### Work instructions
Go through each line of the records below and count those with the word "está"; give only the total.

### Data in this exercise
----------------------------------------
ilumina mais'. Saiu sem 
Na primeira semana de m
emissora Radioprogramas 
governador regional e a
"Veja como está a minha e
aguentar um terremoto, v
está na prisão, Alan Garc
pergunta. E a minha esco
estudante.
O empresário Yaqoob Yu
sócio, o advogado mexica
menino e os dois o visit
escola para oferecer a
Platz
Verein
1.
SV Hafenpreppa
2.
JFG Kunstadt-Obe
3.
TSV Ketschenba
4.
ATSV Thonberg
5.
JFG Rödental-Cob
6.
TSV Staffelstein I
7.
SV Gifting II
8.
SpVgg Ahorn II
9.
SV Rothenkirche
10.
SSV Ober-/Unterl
----------------------------------------
### Exercise solution
2